Some conflicting messages going around here... This little point rather bigger than perhaps makes sense, but anyway:
Howard Chu wrote:
Hallvard B Furuseth wrote:
Howard Chu wrote:
char buf[MYSIZE]; ber_len_t len; /* length of current buffer content */ struct berval *in; /* passed in, to be moved into buf */
You just test: if ( in->bv_len> MYSIZE || in->bv_len + len> MYSIZE ) return FAIL;
Except that in->bv_len + len can wrap around:-) In this case, use if ( in->bv_len> MYSIZE - len ) since len will be<= MYSIZE.
No. You missed the point. The first part of the if will catch an outsized in->bv_len.
So does in->bv_len > MYSIZE - len, since you already have a bug in the program if MYSIZE < len ("length of current buffer content"). If you worry about that use if ( len > MYSIZE || in->bv_len > MYSIZE - len ) which actually expresses what you are looking for: 'len' is valid, range, and there is enough room left to append 'in'.
There is never wraparound on any real world buffer sizes. E.g. in a 32 bit platform you cannot have a 2GB data buffer because there's no address space left for the code or stack. Likewise for 64 bit.
Well, no space left for stack anyway.
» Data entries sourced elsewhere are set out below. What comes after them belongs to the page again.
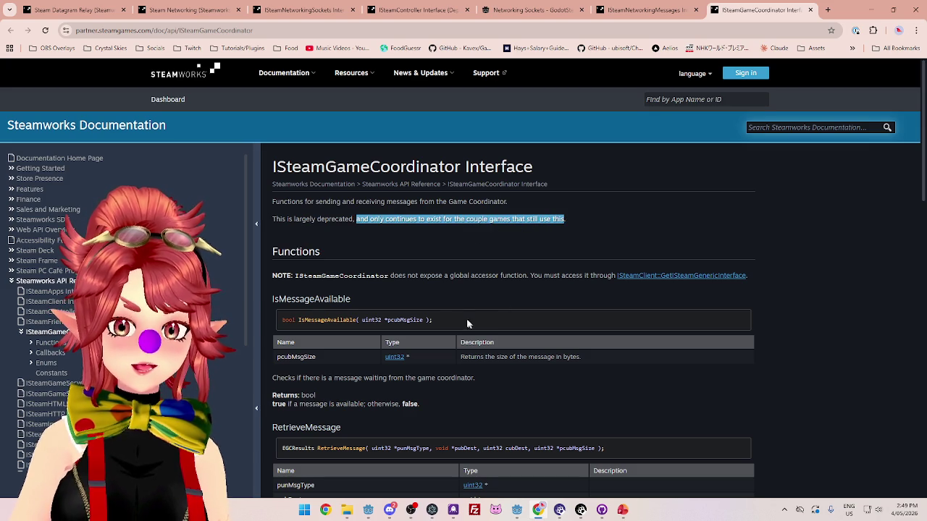
Highlight the no-global-accessor note, then switch to the Steam Datagram Relay page.
left_click_drag(345, 276, 529, 273)
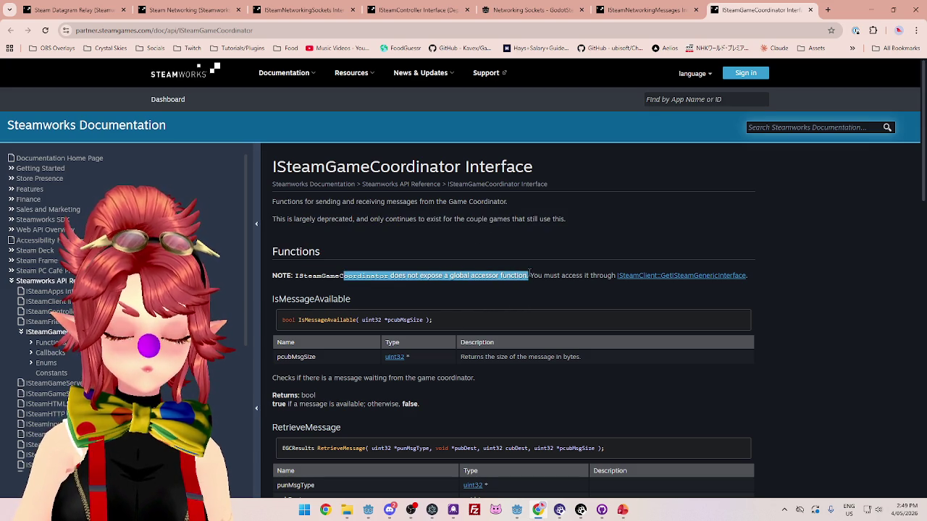
left_click(507, 228)
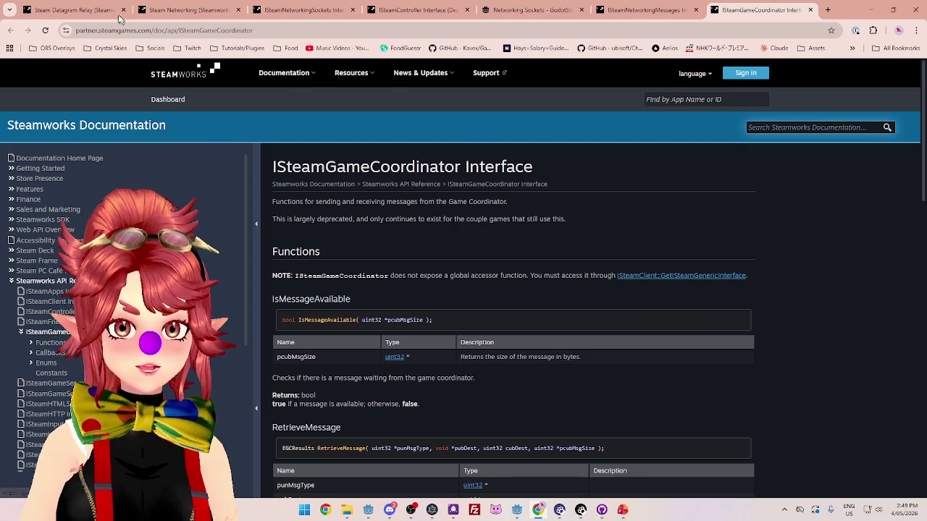
left_click(69, 9)
left_click(327, 250)
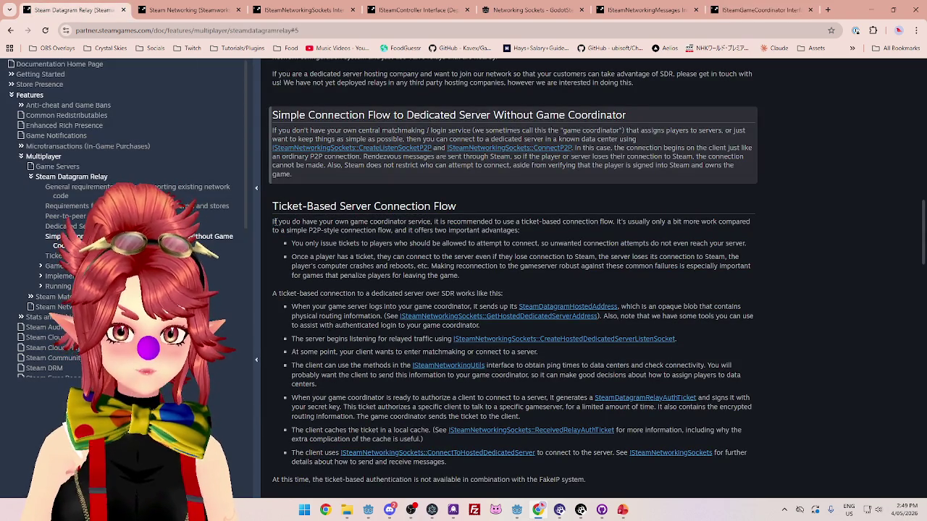
mouse_move(274, 222)
left_mouse_down()
mouse_move(375, 221)
mouse_move(339, 230)
mouse_move(329, 207)
mouse_move(451, 207)
mouse_move(456, 222)
mouse_move(331, 221)
mouse_move(615, 222)
mouse_move(367, 232)
mouse_move(331, 243)
mouse_move(373, 225)
mouse_move(533, 233)
left_mouse_up()
left_click_drag(292, 243, 751, 245)
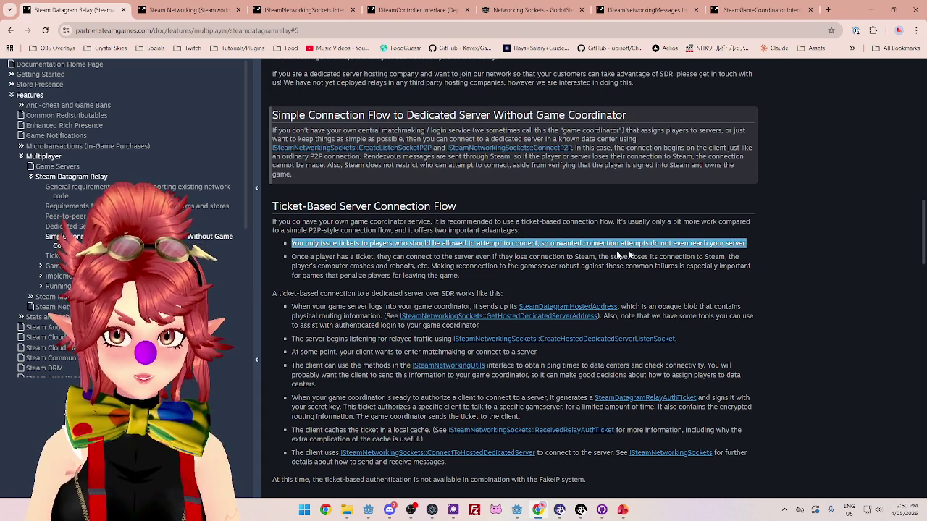
left_click_drag(304, 267, 597, 257)
left_click(391, 264)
I've used a machine where code and data may have been separate address spaces.
However C allows size_t to be too small to reach the entire address space. That just means that C implementation won't support objects larger than ((size_t)-1) bytes. I wonder if Windows or DOS had a mode like that (32-bit address space, 16 bit size_t), and for all I know someone is doing it again today in a 32->64-bit transition mode.
And of course anyone can see that in->bv_len + len > MYSIZE is exactly equivalent to len > MYSIZE - in->bv_len
After checking in->bv_len <= MYSIZE and unless in->bv_len + len wraps around, yes.
Though if we run into size_t narrower than pointers, we might learn of that in a ruder way: slap_sl_free() could fail to detect that the pointer to be freed belongs to another context. If the C implementation also ensures that no object can cross a 2**32-byte boundary, 'ptr1 < ptr2' need only compare the least significant 32 bits of the pointers. (DOS did that, at least.)